- _MATERIAL FOR THE TASK_

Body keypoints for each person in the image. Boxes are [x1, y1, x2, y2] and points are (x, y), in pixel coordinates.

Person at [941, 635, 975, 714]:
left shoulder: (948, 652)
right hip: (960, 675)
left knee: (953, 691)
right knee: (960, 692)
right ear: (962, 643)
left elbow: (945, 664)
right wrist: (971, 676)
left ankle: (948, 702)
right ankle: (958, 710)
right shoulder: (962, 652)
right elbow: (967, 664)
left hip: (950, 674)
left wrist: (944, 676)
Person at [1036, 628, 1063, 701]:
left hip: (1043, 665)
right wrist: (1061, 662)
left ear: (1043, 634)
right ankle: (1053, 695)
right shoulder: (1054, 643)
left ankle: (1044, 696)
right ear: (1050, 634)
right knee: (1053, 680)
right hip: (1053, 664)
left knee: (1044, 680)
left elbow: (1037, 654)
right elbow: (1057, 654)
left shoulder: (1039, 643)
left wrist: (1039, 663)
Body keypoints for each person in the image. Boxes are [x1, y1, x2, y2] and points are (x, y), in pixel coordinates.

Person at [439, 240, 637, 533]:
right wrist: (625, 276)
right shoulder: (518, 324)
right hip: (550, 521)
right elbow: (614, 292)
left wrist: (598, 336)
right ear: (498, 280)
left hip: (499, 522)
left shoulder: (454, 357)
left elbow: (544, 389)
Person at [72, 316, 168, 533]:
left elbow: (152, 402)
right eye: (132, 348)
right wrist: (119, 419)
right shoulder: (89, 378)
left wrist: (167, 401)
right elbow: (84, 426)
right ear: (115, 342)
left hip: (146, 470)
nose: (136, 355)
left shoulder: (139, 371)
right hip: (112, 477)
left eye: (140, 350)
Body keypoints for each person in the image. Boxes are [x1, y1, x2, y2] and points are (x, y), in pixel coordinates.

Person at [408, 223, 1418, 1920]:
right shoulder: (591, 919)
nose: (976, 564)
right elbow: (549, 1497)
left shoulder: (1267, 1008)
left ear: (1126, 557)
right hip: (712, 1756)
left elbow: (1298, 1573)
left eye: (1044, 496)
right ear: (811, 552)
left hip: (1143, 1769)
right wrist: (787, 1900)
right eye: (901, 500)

- _YOUR ASSIGNMENT_
When the line containing "right hip: (960, 675)" is reached, return it and every later line through the end of the listing above, unaltered and alone.

- _TASK RESULT_
right hip: (960, 675)
left knee: (953, 691)
right knee: (960, 692)
right ear: (962, 643)
left elbow: (945, 664)
right wrist: (971, 676)
left ankle: (948, 702)
right ankle: (958, 710)
right shoulder: (962, 652)
right elbow: (967, 664)
left hip: (950, 674)
left wrist: (944, 676)
Person at [1036, 628, 1063, 701]:
left hip: (1043, 665)
right wrist: (1061, 662)
left ear: (1043, 634)
right ankle: (1053, 695)
right shoulder: (1054, 643)
left ankle: (1044, 696)
right ear: (1050, 634)
right knee: (1053, 680)
right hip: (1053, 664)
left knee: (1044, 680)
left elbow: (1037, 654)
right elbow: (1057, 654)
left shoulder: (1039, 643)
left wrist: (1039, 663)
Body keypoints for each person in the image. Boxes are [x1, y1, x2, y2] and points are (x, y), in pixel coordinates.

Person at [439, 240, 637, 533]:
right wrist: (625, 276)
right shoulder: (518, 324)
right hip: (550, 521)
right elbow: (614, 292)
left wrist: (598, 336)
right ear: (498, 280)
left hip: (499, 522)
left shoulder: (454, 357)
left elbow: (544, 389)
Person at [72, 316, 168, 533]:
left elbow: (152, 402)
right eye: (132, 348)
right wrist: (119, 419)
right shoulder: (89, 378)
left wrist: (167, 401)
right elbow: (84, 426)
right ear: (115, 342)
left hip: (146, 470)
nose: (136, 355)
left shoulder: (139, 371)
right hip: (112, 477)
left eye: (140, 350)
Body keypoints for each person in the image. Boxes are [x1, y1, x2, y2] and points are (x, y), in pixel coordinates.

Person at [408, 223, 1418, 1920]:
right shoulder: (591, 919)
nose: (976, 564)
right elbow: (549, 1497)
left shoulder: (1267, 1008)
left ear: (1126, 557)
right hip: (712, 1756)
left elbow: (1298, 1573)
left eye: (1044, 496)
right ear: (811, 552)
left hip: (1143, 1769)
right wrist: (787, 1900)
right eye: (901, 500)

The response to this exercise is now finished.